Does anyone know how I can get a copy of Goswami's sample exams for the morning session and the afternoon transportation session?


----------



## ptatohed (Aug 17, 2011)

rholland said:


> Does anyone know how I can get a copy of Goswami's sample exams for the morning session and the afternoon transportation session?



I thought from your thread title you needed help with one of the sample exam questions.  From what I heard, he no longer sells them (before, you would pay via paypal and he'd e-mail you the pdf files) because he is working on an official publication of his sample exams. Perhaps you can contact him to see if he might sell you a pdf copy and, if not, when he expects his sample problems book to be on sale.


----------



## kstatenupe (Aug 26, 2011)

ptatohed said:


> rholland said:
> 
> 
> > Does anyone know how I can get a copy of Goswami's sample exams for the morning session and the afternoon transportation session?
> ...



All his stuff is copyrighted, so I think the only way you can get it is to pay for his course.

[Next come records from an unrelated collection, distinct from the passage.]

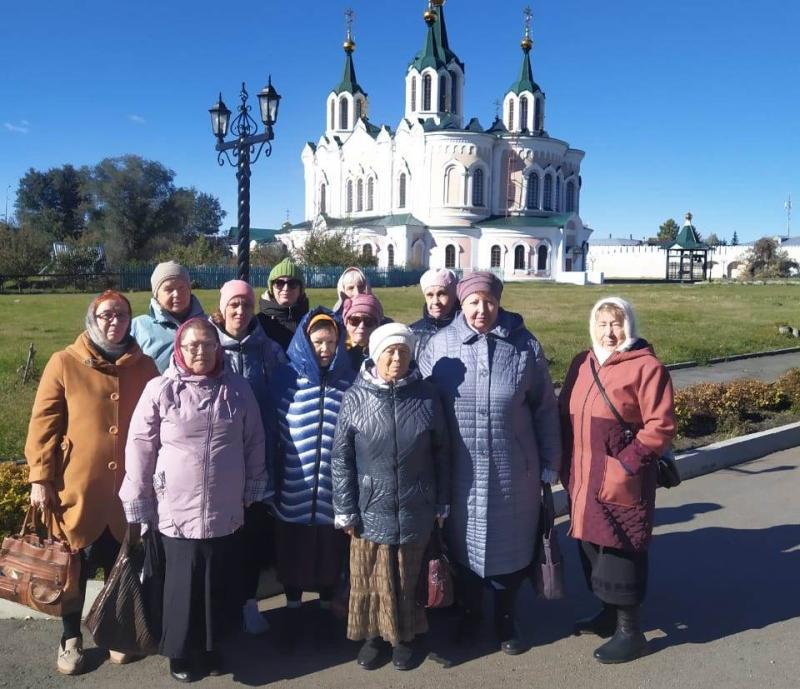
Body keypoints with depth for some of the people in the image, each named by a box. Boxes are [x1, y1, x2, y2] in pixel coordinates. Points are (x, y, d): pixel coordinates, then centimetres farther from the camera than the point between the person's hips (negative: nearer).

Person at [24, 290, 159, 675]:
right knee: (75, 567, 12)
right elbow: (43, 425, -5)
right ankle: (71, 639, 32)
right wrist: (40, 478, -7)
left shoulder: (144, 366, 2)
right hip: (78, 487, -2)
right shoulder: (64, 364, -6)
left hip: (129, 488, 2)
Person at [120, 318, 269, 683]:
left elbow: (254, 442, 8)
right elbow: (139, 447, -4)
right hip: (177, 511, -2)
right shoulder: (160, 390, -8)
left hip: (226, 511, 2)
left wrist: (252, 492, 11)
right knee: (183, 584, 9)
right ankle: (180, 652, 31)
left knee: (219, 583, 13)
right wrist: (138, 506, -2)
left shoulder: (238, 388, 0)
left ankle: (210, 646, 35)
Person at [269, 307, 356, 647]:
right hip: (295, 488, 0)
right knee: (293, 552, 12)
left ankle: (326, 608, 35)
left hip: (334, 488, 1)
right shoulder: (286, 379, -3)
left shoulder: (350, 381, 0)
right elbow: (271, 430, 0)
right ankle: (292, 612, 32)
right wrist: (271, 478, -1)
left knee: (330, 551, 12)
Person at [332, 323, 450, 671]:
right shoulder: (356, 397, -8)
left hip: (415, 510, 1)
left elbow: (441, 453, 2)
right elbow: (341, 458, -4)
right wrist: (345, 510, -4)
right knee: (371, 580, 14)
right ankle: (374, 634, 37)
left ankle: (404, 636, 38)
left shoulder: (426, 395, -5)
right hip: (371, 510, 0)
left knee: (408, 579, 16)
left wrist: (442, 503, 5)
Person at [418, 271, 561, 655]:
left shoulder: (525, 346, -5)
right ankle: (469, 613, 41)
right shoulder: (440, 345, -5)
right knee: (464, 543, 16)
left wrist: (549, 465, 3)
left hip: (513, 471, 0)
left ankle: (505, 619, 38)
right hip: (461, 471, 0)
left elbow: (545, 409, 1)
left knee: (510, 544, 14)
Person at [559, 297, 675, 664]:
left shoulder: (647, 366, -10)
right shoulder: (582, 364, 10)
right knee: (592, 546, 17)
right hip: (584, 481, 7)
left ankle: (629, 630, 18)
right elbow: (565, 414, 15)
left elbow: (660, 426, -13)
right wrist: (567, 463, 7)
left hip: (622, 483, -7)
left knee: (620, 552, 2)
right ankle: (610, 613, 36)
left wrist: (626, 464, -18)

The book alone is golden imo...


----------



## ptatohed (Aug 27, 2011)

kstatenupe said:


> ptatohed said:
> 
> 
> > rholland said:
> ...


No, like I said in my previous post, he used to sell the sample exams in PDF (sent to you by e-mail, paid for via PayPal). I bought his sample exams without taking the course. But, from what I hear is he is now working on publishing his sample exams so he no longer sells them. His book is good but I don't think it's quite a replacement for CERM.


----------